GOROMONZI – Villagers in Chikwaka are pulling resources together to build a maternity waiting home at Mwanza rural health centre. REPORT BY MOSES CHIBAYA The home will alleviate the plight of expecting mothers from their community, who travel long distances to access maternity services.

About 3 000 households have since April 2011 been paying US$1 per week towards the construction of the maternity wing.

One of the villagers, Plaxedes Kaseke said most of the people were struggling to raise the weekly contributions because they relied on seasonal farming.

“Most of us are now failing to contribute the dollar that is being collected every week,” said Kaseke. “We are even failing to get a dollar to go to the grinding meal.”

Other villagers appealed to well-wishers to help finance the construction of the centre.

Speaking at the launch of the Gender Challenge Initiative (GCI) held at Mwanza Clinic last week, local councillor Augustine Munyongani applauded the community initiative.

Munyongani said several women from Chikwaka were facing difficulties accessing maternity services because the nearest referral hospital, Makumbe, is 60km away.

“We sat down as community leaders touched by the plight of expecting mothers,” said Munyongani. “Some women are dying, others are giving birth on the road because they are travelling long distances”.

GCI programme seeks to correct imbalances The GCI — which is supported by the Ministry of Health and Child Welfare, Ministry of Women’s Affairs, University of Zimbabwe and several non-governmental organisations in the health sector — is a programme that seeks to implore and correct health inequalities that disadvantages women.

He said transport to Makumbe was also very unreliable.

The Community Working Group on Health (CWGH), a network of community-based organisations that promote community participation in health issues in the country, recently injected about US$23 000 in support of the maternity wing.

“So far, we have helped the community with building material.
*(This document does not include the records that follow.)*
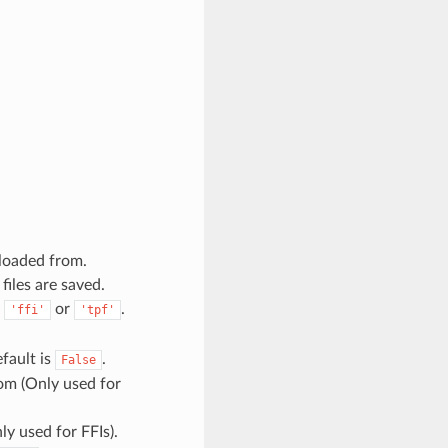
 loaded from.
files are saved.
e
or
.
'ffi'
'tpf'
efault is
.
False
rom (Only used for
ly used for FFIs).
We also gave them 500 bags of cement and window frames, in fact most of the building material that they required. The community managed to mould 50 000 bricks on their own,” said CWGH executive director Itai Rusike.

Munyongani said the Ministry of Public Works had helped them with a plan of the building while the Zimbabwe National Army (ZNA) provided class one builders. He said more assistance was still needed to ensure the completion of the project.

“We have 20 youths that we are working with but they also need to be paid. They also need food — breakfast and lunch every day,” said Munyongani. “Some of our money was coming from parents but they no longer have money.”

Once complete, the maternity waiting homes are expected to house 30 expecting mothers and those that would have given birth.

Expectant mothers are supposed to stay in a waiting home for three weeks before delivery.

Maternal mortality remains high in Zimbabwe.

The country’s maternal mortality rate currently sits at 960 deaths per 100 000 live births annually, which health experts say is too high.